Photo by Lance Cpl. Unique B. Roberts

Sesame Street helps children cope with military life

8 May 2014 | Lance Cpl. Unique B. Roberts

Military life bears both challenges and achievements for not only the individual service member but their spouse and children. Through the course of a single enlistment, the average service member conducts a permanent change of station one or two times.

PCS is the movement from one duty station to the next. During the move, children are often leaving behind what they have built up over the last two years and starting fresh in an unfamiliar place.
The USO, in collaboration with V Corporation and Sesame Street Workshop brought service members aboard Marine Corps Air Station Cherry Point, N.C., a fun interactive show starring their military child, Katie, April 26 and 27.

The Sesame Street USO Experience for Military Families kicked-off in 2008, and over the course of the last six years has been modified to assist families with children both physically and emotionally for their next PCS or deployment.

“Katie is obviously going through something that all of our military children go through, (changing duty stations), sometimes six to nine times in their lifetime and her friends on Sesame Street help her find ways to stay in touch with her old friends and find new friends,” said Nicole McClendon, the tour manager of the show.

During the production, Katie finds out her family is moving to a new place and she gets the blues. Saddened by the news she informs her friends, and with the help of featured songs such as “What I Am” and “Things Are Always Changing,” her friends help her through her rough time.

The show is designed to travel where military families are stationed and spread happiness where ever they go, according to McClendon.

“When one member of the family serves, the entire family serves,” said McClendon. “We want the family to know we are here for the entire family, not just the service member.”
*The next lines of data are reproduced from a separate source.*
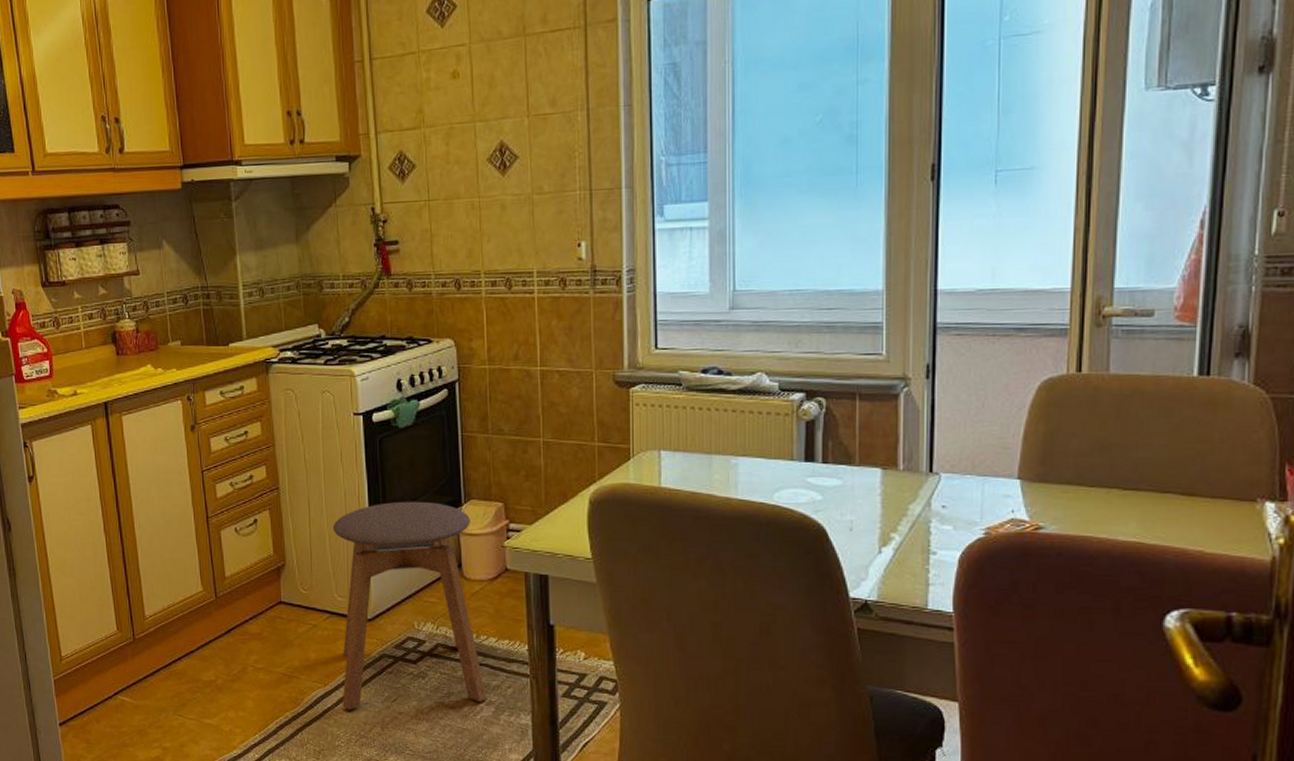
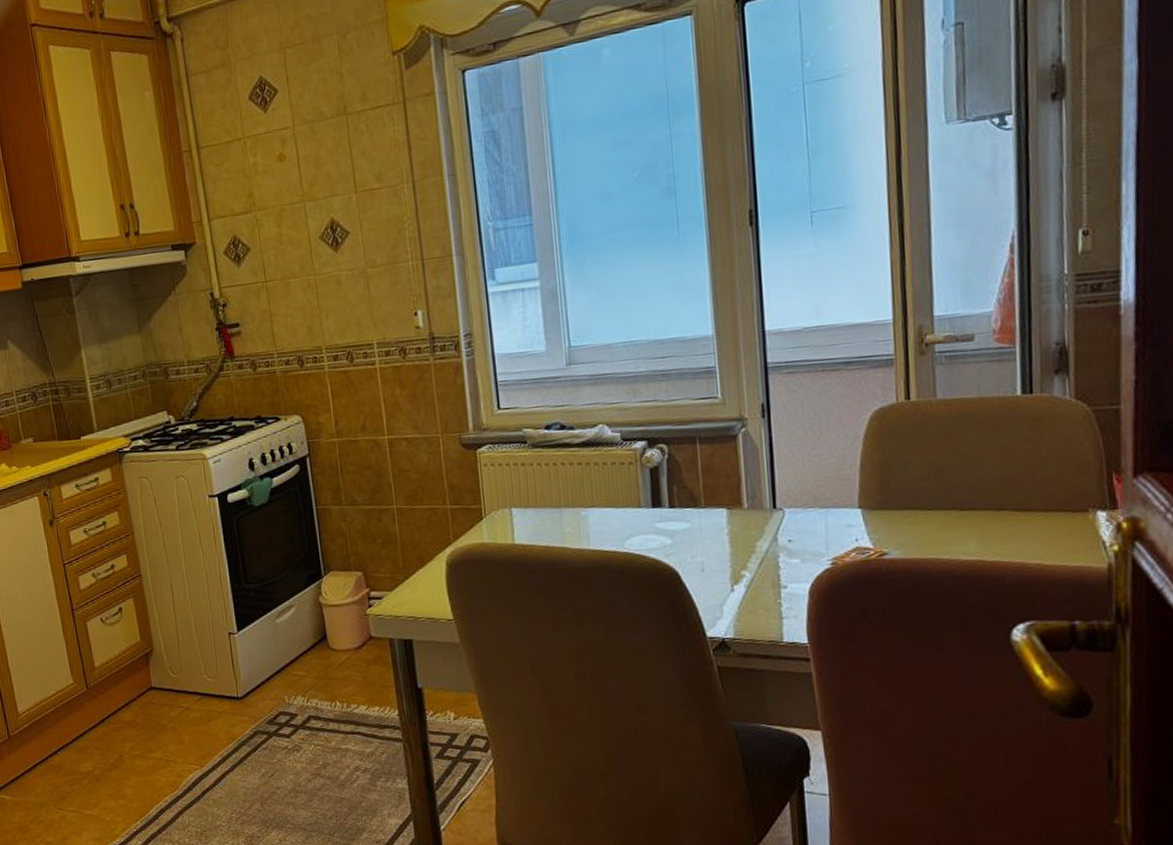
stool: present [333,501,487,710] -> none [197,577,363,789]

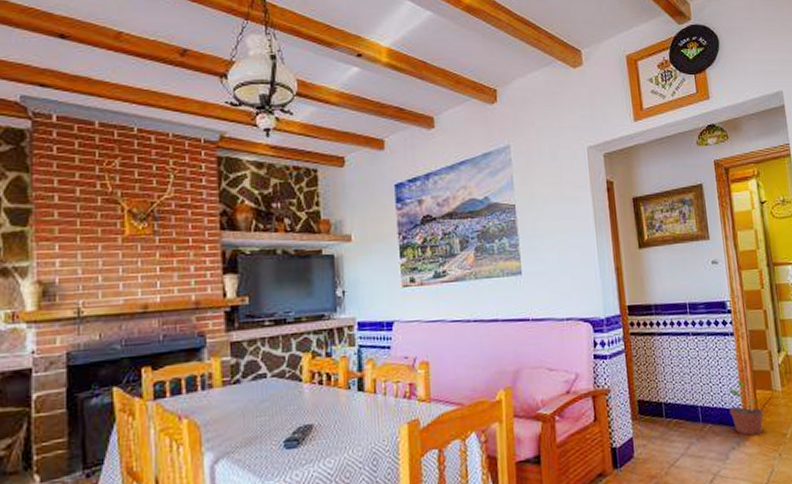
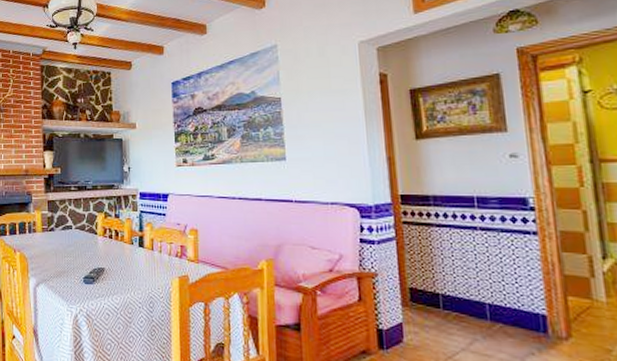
potted plant: present [728,380,763,436] -> none [527,283,577,346]

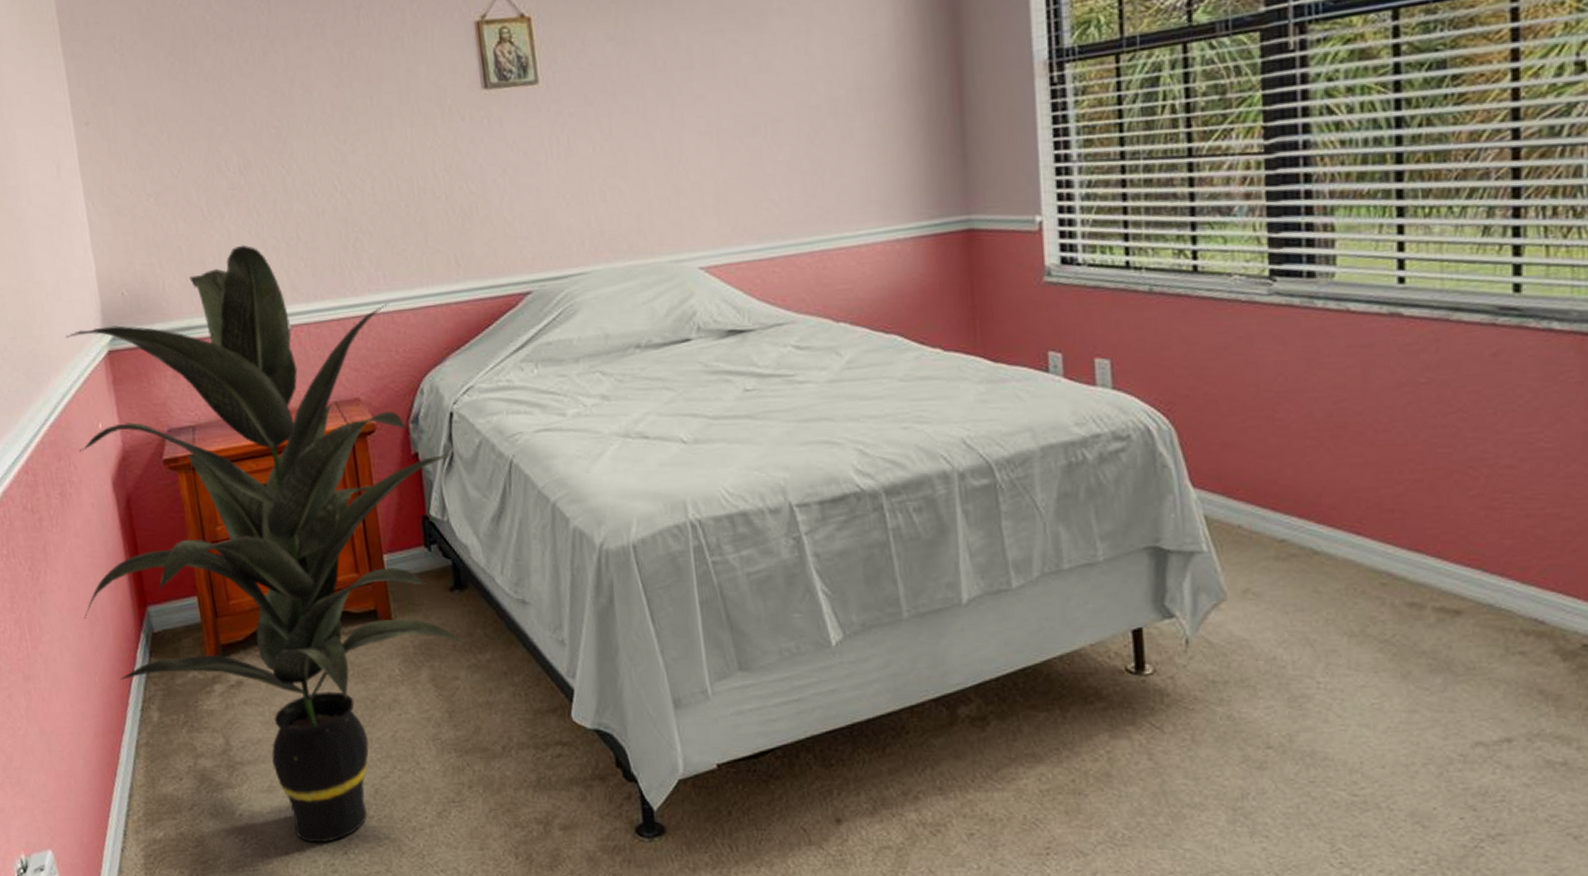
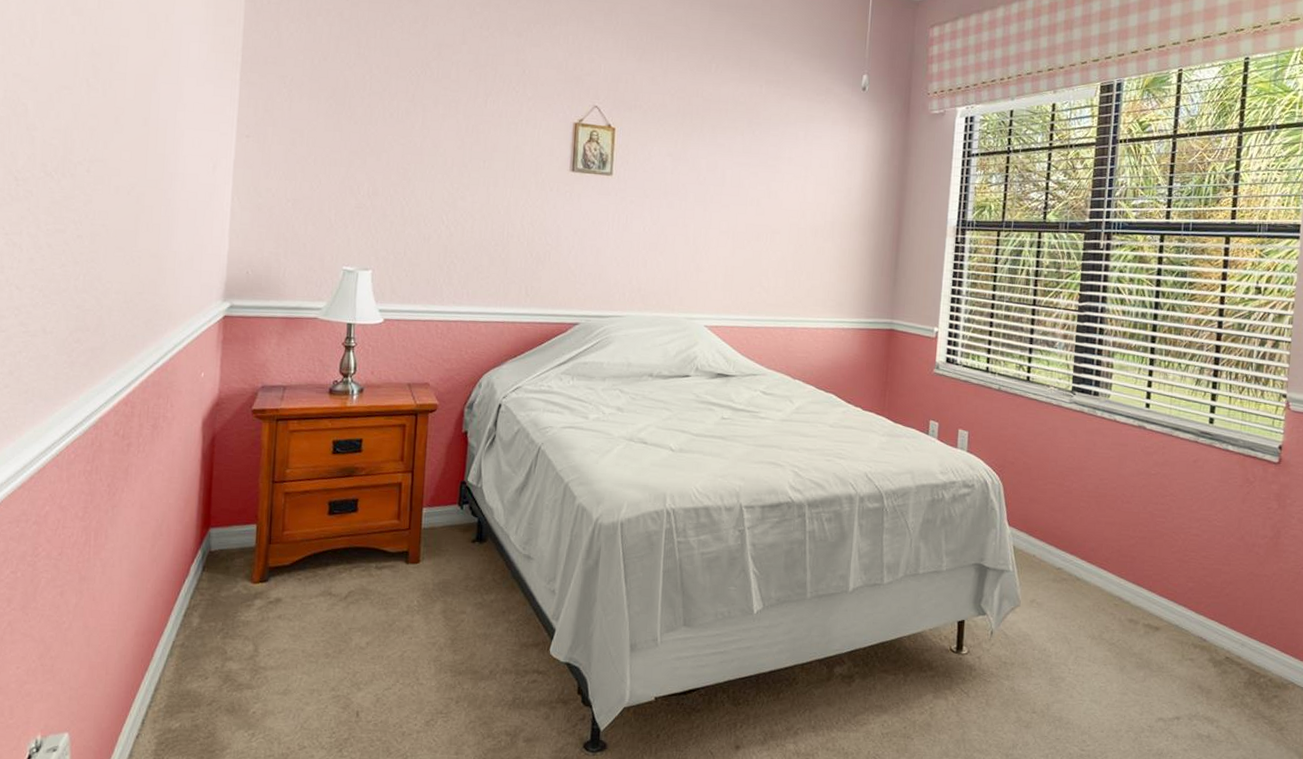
indoor plant: present [65,245,465,843] -> none [149,251,496,741]

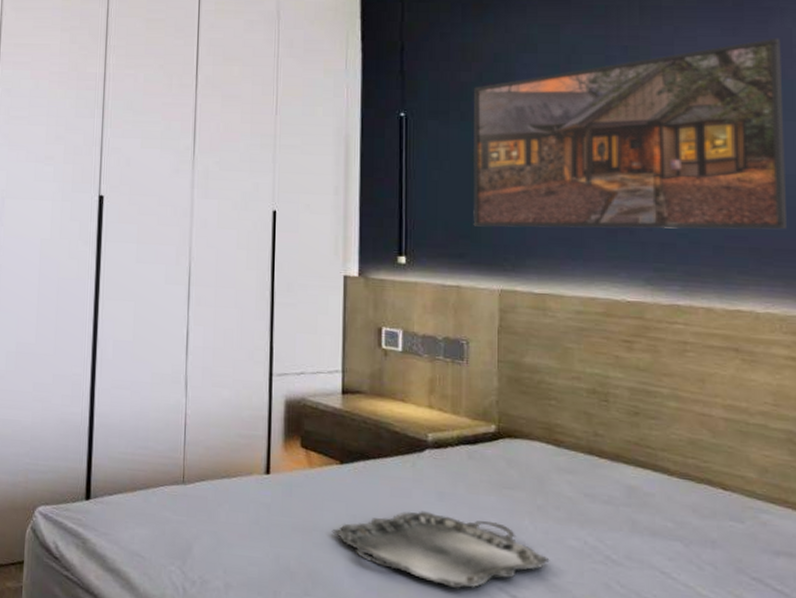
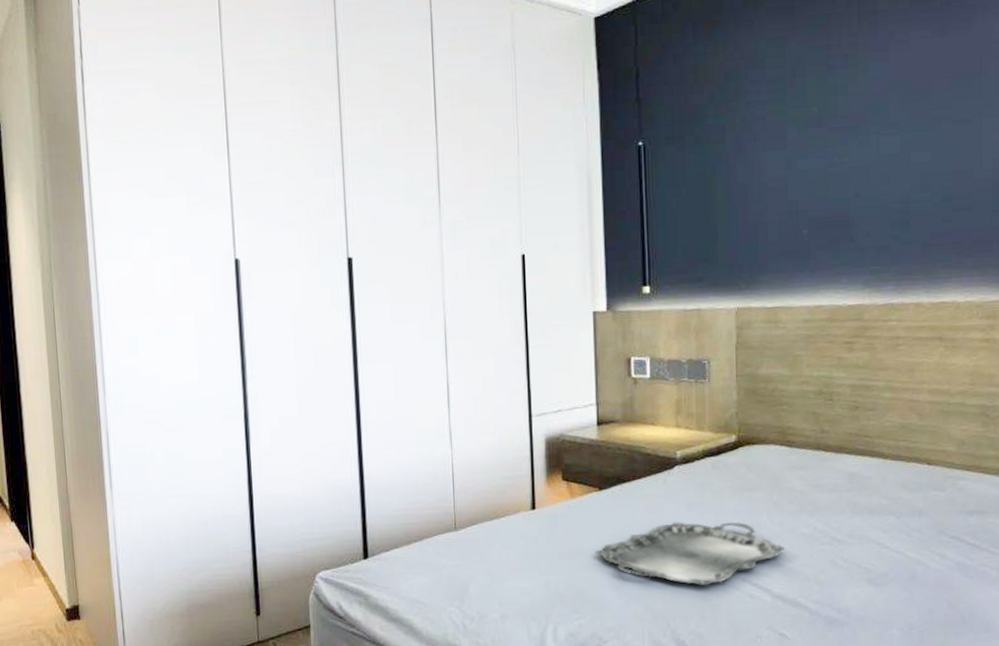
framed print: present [472,38,787,230] -> none [706,35,985,249]

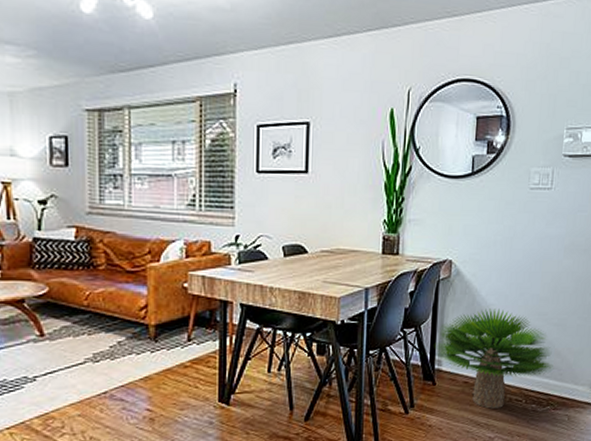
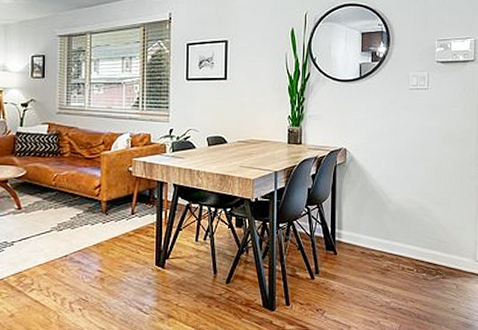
potted plant: present [434,308,553,409] -> none [334,189,440,276]

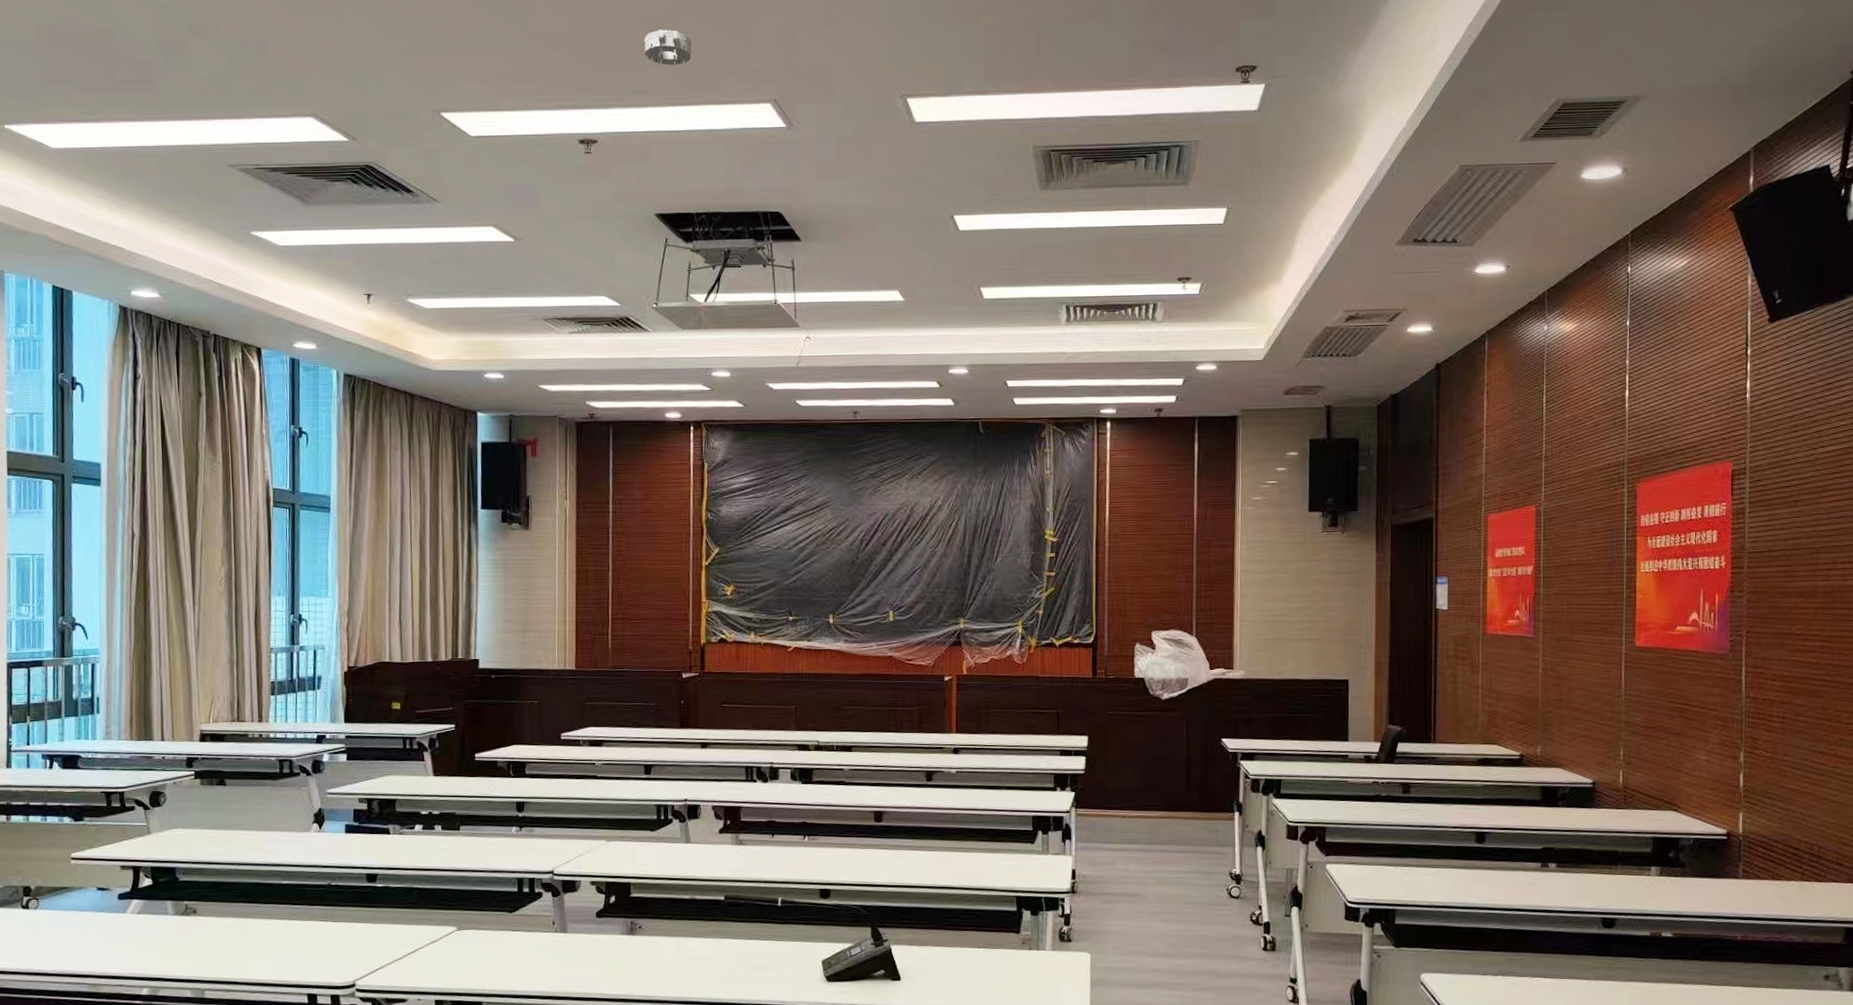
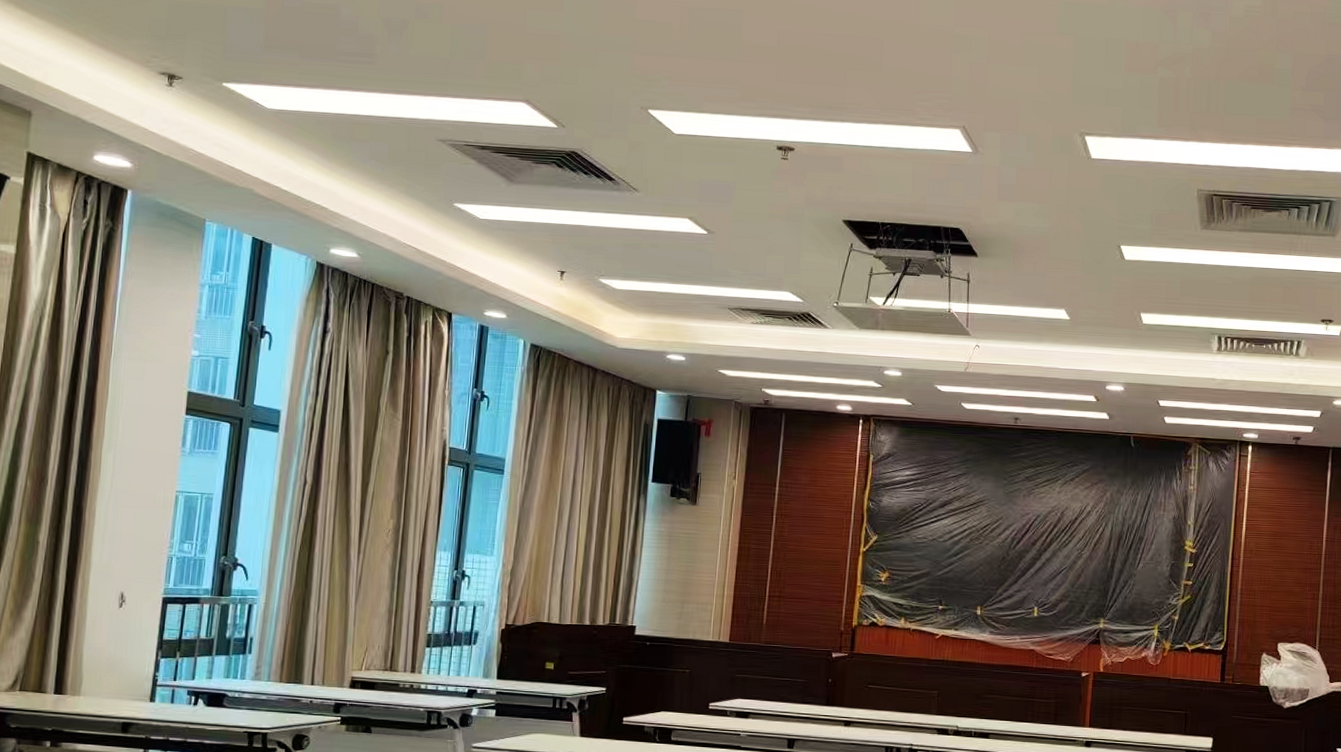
smoke detector: present [644,29,692,65] -> none [846,53,890,87]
During a segment of the show, the characters say hello in different languages to appeal to children of all cultures and ethnic groups.

The show is targeted to not only reach different cultures and inform the families about the change, but also say thank you for all of their hard work.

“The show is our way of saying thank you to our military families,” said McClendon. “I like to think of it as one live singing and dancing thank you card that we get to hand deliver all over the world.”

Just as McClendon enjoyed the show, the Cherry Point service members and families did so as well.

“The show was good, my daughter enjoyed it,” said Grety C. Moreira the spouse of Sgt. Rodolfo Moreira an aviation electronic micro/miniature component and cable repair technician with Marine Aviation Logistics Squadron 14. “She stood up, danced and yelled, she loves Elmo and I think it was a good experience. The kids got to enjoy time with other military families who are going through the same thing. I would recommend it to every military family.”